(Actions to take):
A. In the given text, at what time did the homologue show up with his moto?
B. Reproduce the given text from "Eventually I got" to "5) .......etc. etc. etc.", word for word.

Instead of getting a few hours of shut-eye that night, I was up,
miserably going through all receipts and making sure everything checked
out. Since I was in charge of the food
budget for camp and had all the receipts, I was the one who needed to deal with
it. I couldn’t leave it for my friends –
they would have had an awful time trying to figure out what everything meant
and what items were for what meals, and which people had been paid already and
those who had simply been given a partial advance and thus still needed
money….. what a headache. I had to
finish, but all I wanted to do was sleep.
Eventually I got “done enough” and was able to leave everything in a
somewhat organized manner for my friends to deal with in the morning, assisted
by the list I had written them:
1) pay Salimata 15 mille for bread
2) give keys for canteen back to CEG director; make sure the 2 largest
marmites are put back inside first
3) put boxes A and B in Beth’s house; C and D go to the library
4) ask Careth if the 4 mille she spent on string for the mosquito nets was
her own money or camp money (whose? How much did we give her? Did we get change back?), and if her own
money, was she was already reimbursed with camp money and by who?
4) receipts in envelope 1 are breakfast purchases; envelope 2 is
morning snack, envelope 3 is noon meal…….
5) .......etc. etc. etc.
Maybe I’m a bit OCD, but I just wanted everything to be done correctly
and be easy for them to accomplish without too many questions. The detailed budgets and explanations of
everything that need to be turned into the bureau for a “grant completion
report” are ridiculous and OCD (though, from a bureaucratic standpoint, understandable
and necessary) and that’s why I was being so OCD and ridiculous myself….
4:00am rolled around far too soon and my homologue showed up with his
moto. Molly’s homo, Abdulaye, also
showed up with his bike in order to transport Gregory, who also needed to get
to Ouaga because he was flying home the next day to Washington (state) and then
Bolivia, for a 2-week visit/vacation.
Gregory and I grabbed our backpacks, hopped on our respective motos, and
away we sped into the night to Tougan, where we would catch the 6am bus to
Ouaga.
***Now that I’m no longer a
current Peace Corps Volunteer as I post this, I don’t have to worry about being
kicked out of country for my “delinquent” behavior, and so I can say it: I rode a moto.
Yes. Yes, I did indeed ride a
moto. A couple different times
throughout my service, in fact. Yes, I
do realize that it is interdit à monter une moto sans permission
officielle, sauf un cas d’urgence…..
but sometimes there just isn’t another viable choice. Sure, I was scared to death the first time I
rode a moto (Augustin drove me about 5km to Gouron to catch the midnight
express to Bobo – in my defense, my bike tire was flat; also I didn’t want to
take my bike to Bobo anyways…) but after a few times on a moto, I learned to
relax and didn’t feel the desire to clutch onto the seat (or the person
driving) with a death grip. Other trips
on a moto include Salimata Sanago driving me to look at various fields, the
abandoned “Education des mille filles” (Education of One Thousand Girls) schools
near Niassan and Di, and an all-female association’s rice production and
packaging center; Abu Toe picking me up on the side of the road and taking me
back to village after my bus broke down for the millionth time about 20km away
from my village and I was so angry I was about ready to murder the bus slackey
boys and driver; and a few other times that I no longer recall.

(Recorded information):

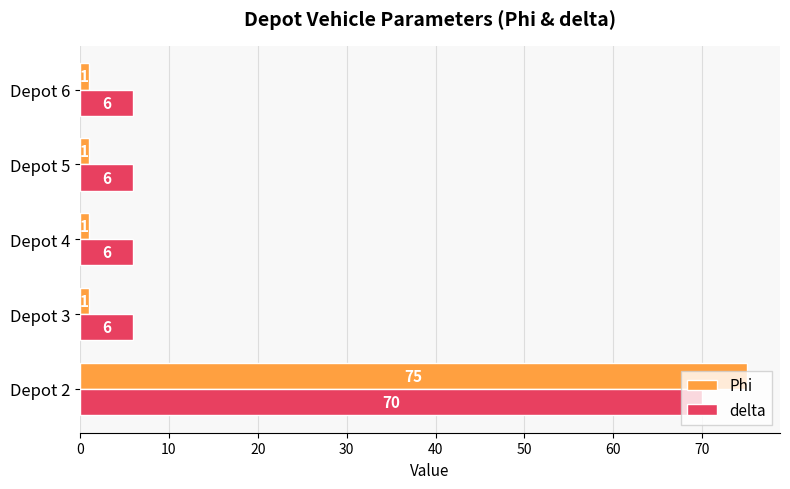

What are all the series names shown in the legend?

Phi, delta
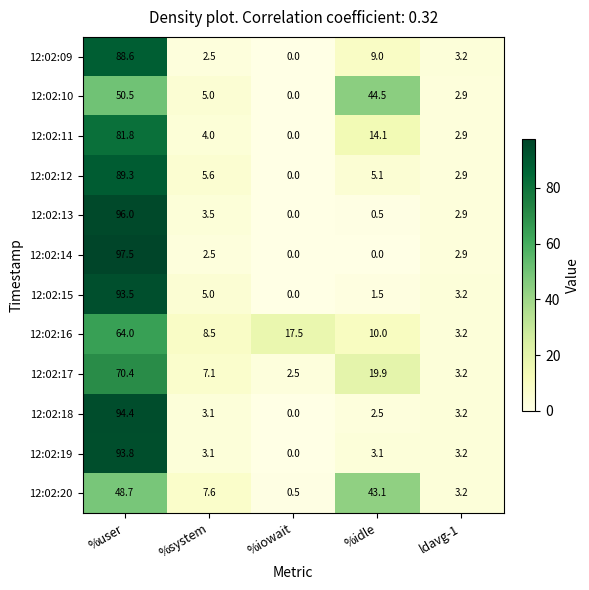

List the series in order of their peak value, lowest first.

12:02:20, 12:02:10, 12:02:16, 12:02:17, 12:02:11, 12:02:09, 12:02:12, 12:02:15, 12:02:19, 12:02:18, 12:02:13, 12:02:14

(Per-task outputs):
A. 4:00am

B.
Eventually I got “done enough” and was able to leave everything in a
somewhat organized manner for my friends to deal with in the morning, assisted
by the list I had written them:
1) pay Salimata 15 mille for bread
2) give keys for canteen back to CEG director; make sure the 2 largest
marmites are put back inside first
3) put boxes A and B in Beth’s house; C and D go to the library
4) ask Careth if the 4 mille she spent on string for the mosquito nets was
her own money or camp money (whose? How much did we give her? Did we get change back?), and if her own
money, was she was already reimbursed with camp money and by who?
4) receipts in envelope 1 are breakfast purchases; envelope 2 is
morning snack, envelope 3 is noon meal…….
5) .......etc. etc. etc.